Temporal Patterns in Seawater Quality from Dredging in Tropical Environments.

Abstract

Maintenance and capital dredging represents a potential risk to tropical environments, especially in turbidity-sensitive environments such as coral reefs. There is little detailed, published observational time-series data that quantifies how dredging affects seawater quality conditions temporally and spatially. This information is needed to test realistic exposure scenarios to better understand the seawater-quality implications of dredging and ultimately to better predict and manage impacts of future projects. Using data from three recent major capital dredging programs in North Western Australia, the extent and duration of natural (baseline) and dredging-related turbidity events are described over periods ranging from hours to weeks. Very close to dredging i.e. <500 m distance, a characteristic features of these particular case studies was high temporal variability. Over several hours suspended sediment concentrations (SSCs) can range from 100–500 mg L-1. Less turbid conditions (10–80 mg L-1) can persist over several days but over longer periods (weeks to months) averages were <10 mg L-1. During turbidity events all benthic light was sometimes extinguished, even in the shallow reefal environment, however a much more common feature was very low light ‘caliginous’ or daytime twilight periods. Compared to pre-dredging conditions, dredging increased the intensity, duration and frequency of the turbidity events by 10-, 5- and 3-fold respectively (at sites <500 m from dredging). However, when averaged across the entire dredging period of 80–180 weeks, turbidity values only increased by 2–3 fold above pre-dredging levels.
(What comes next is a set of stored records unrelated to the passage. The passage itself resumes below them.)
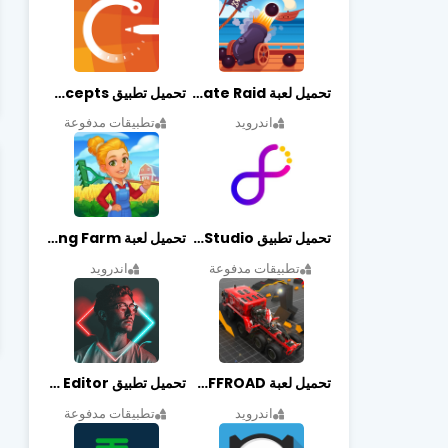
تحميل لعبة Pirate Raid مهكرة أخر إصدار
تحميل تطبيق Concepts مهكر أخر إصدار
اندرويد
تطبيقات مدفوعة
تحميل تطبيق Graphic Studio مهكر أخر إصدار
تحميل لعبة Cooking Farm مهكرة أخر إصدار
تطبيقات مدفوعة
اندرويد
تحميل لعبة PROJECT:OFFROAD مهكرة أخر إصدار
تحميل تطبيق NeonArt Photo Editor مهكر أخر إصدار
اندرويد
تطبيقات مدفوعة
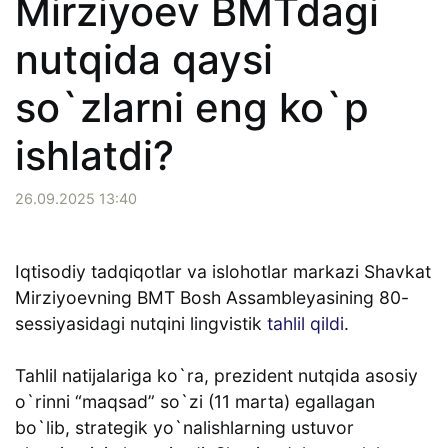
Mirziyoev BMTdagi
nutqida qaysi
so`zlarni eng ko`p
ishlatdi?
26.09.2025 13:40
Iqtisodiy tadqiqotlar va islohotlar markazi Shavkat
Mirziyoevning BMT Bosh Assambleyasining 80-
sessiyasidagi nutqini lingvistik
tahlil qildi
.
Tahlil natijalariga ko`ra, prezident nutqida asosiy
o`rinni “maqsad” so`zi (11 marta) egallagan
bo`lib, strategik yo`nalishlarning ustuvor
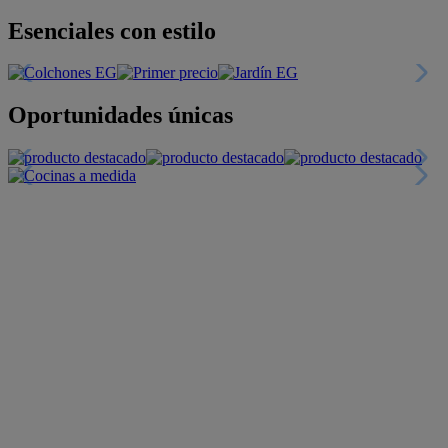
Esenciales con estilo
Oportunidades únicas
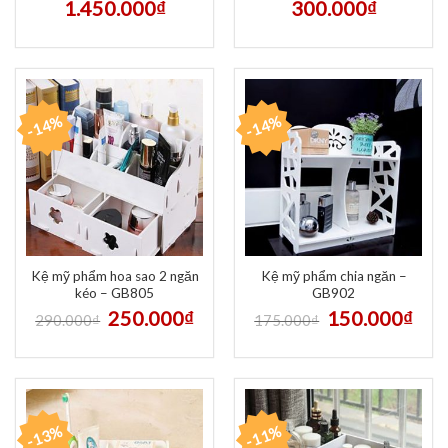
1.450.000
₫
300.000
₫
-14%
-14%
Kệ mỹ phẩm hoa sao 2 ngăn
Kệ mỹ phẩm chia ngăn –
kéo – GB805
GB902
250.000
₫
150.000
₫
290.000
₫
175.000
₫
-13%
-11%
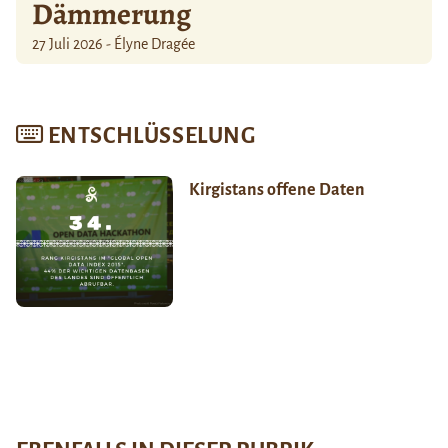
Dämmerung
27 Juli 2026 - Élyne Dragée
ENTSCHLÜSSELUNG
Kirgistans offene Daten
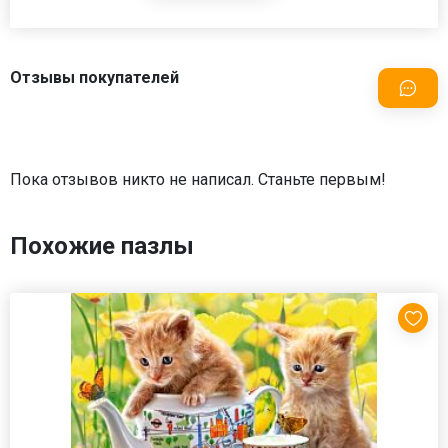
Отзывы покупателей
Пока отзывов никто не написал. Станьте первым!
Похожие пазлы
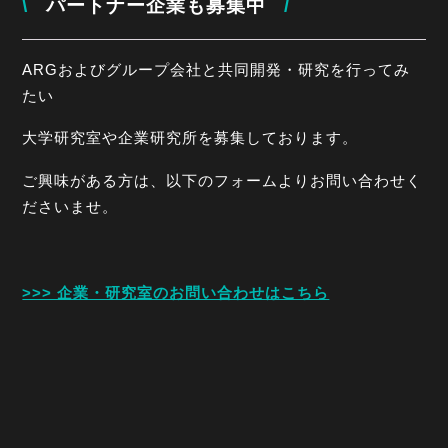
\
パートナー企業も募集中
/
ARGおよびグループ会社と共同開発・研究を行ってみ
たい
大学研究室や企業研究所を募集しております。
ご興味がある方は、以下のフォームよりお問い合わせく
ださいませ。
>>> 企業・研究室のお問い合わせはこちら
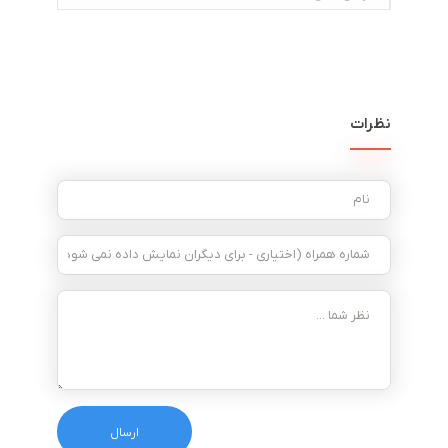
نظرات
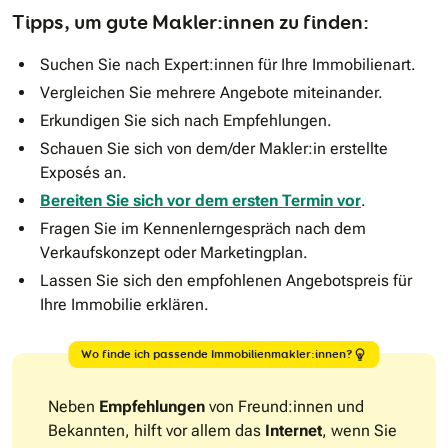
Tipps, um gute Makler:innen zu finden:
Suchen Sie nach Expert:innen für Ihre Immobilienart.
Vergleichen Sie mehrere Angebote miteinander.
Erkundigen Sie sich nach Empfehlungen.
Schauen Sie sich von dem/der Makler:in erstellte
Exposés an.
Bereiten Sie sich vor dem ersten Termin vor
.
Fragen Sie im Kennenlerngespräch nach dem
Verkaufskonzept oder Marketingplan.
Lassen Sie sich den empfohlenen Angebotspreis für
Ihre Immobilie erklären.
Wo finde ich passende Immobilienmakler:innen?
Neben
Empfehlungen
von Freund:innen und
Bekannten, hilft vor allem das
Internet
, wenn Sie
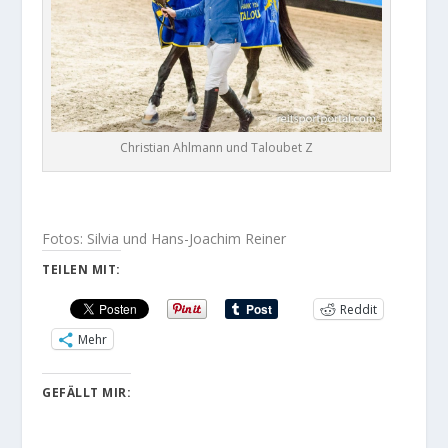
Christian Ahlmann und Taloubet Z
Fotos: Silvia und Hans-Joachim Reiner
TEILEN MIT:
Reddit
Mehr
GEFÄLLT MIR:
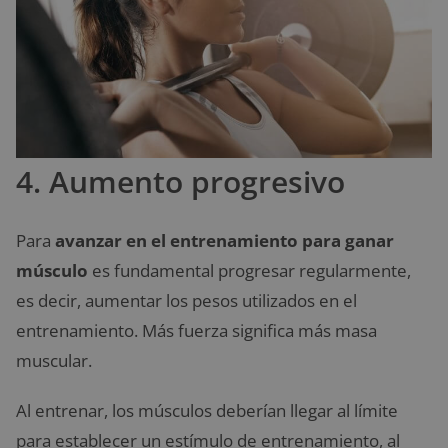
4. Aumento progresivo
Para
avanzar en el entrenamiento para ganar
músculo
es fundamental progresar regularmente,
es decir, aumentar los pesos utilizados en el
entrenamiento. Más fuerza significa más masa
muscular.
Al entrenar, los músculos deberían llegar al límite
para establecer un estímulo de entrenamiento, al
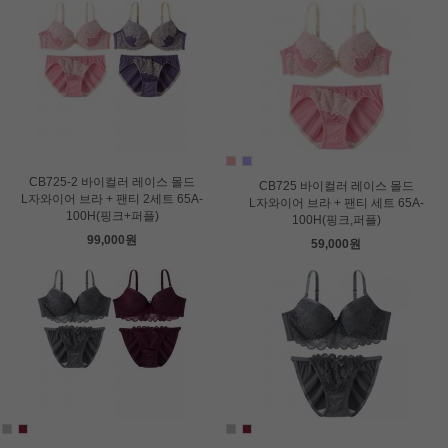
CB725-2 바이컬러 레이스 몰드
CB725 바이컬러 레이스 몰드
L자와이어 브라 + 팬티 2세트 65A-
L자와이어 브라 + 팬티 세트 65A-
100H(핑크+퍼플)
100H(핑크,퍼플)
99,000원
59,000원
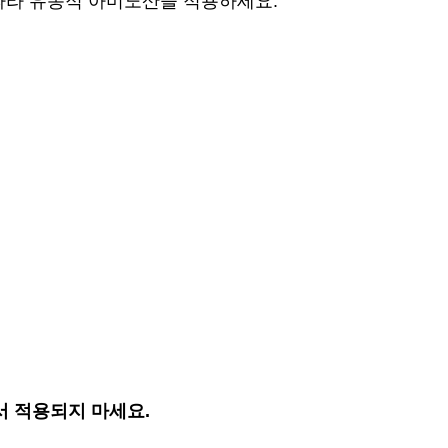
 따라 유동적 아미노산을 적용하세요.
 적용되지 마세요.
Similarly, the upper percentile values (e.g., P99, P95) of seawater quality parameters can be highly elevated over short periods, but converge to values only marginally above baseline states over longer periods. Dredging in these studies altered the overall probability density distribution, increasing the frequency of extreme values. As such, attempts to understand the potential biological impacts must consider impacts across telescoping-time frames and changes to extreme conditions in addition to comparing central tendency (mean/median). An analysis technique to capture the entire range of likely conditions over time-frames from hours to weeks is described using a running means/percentile approach.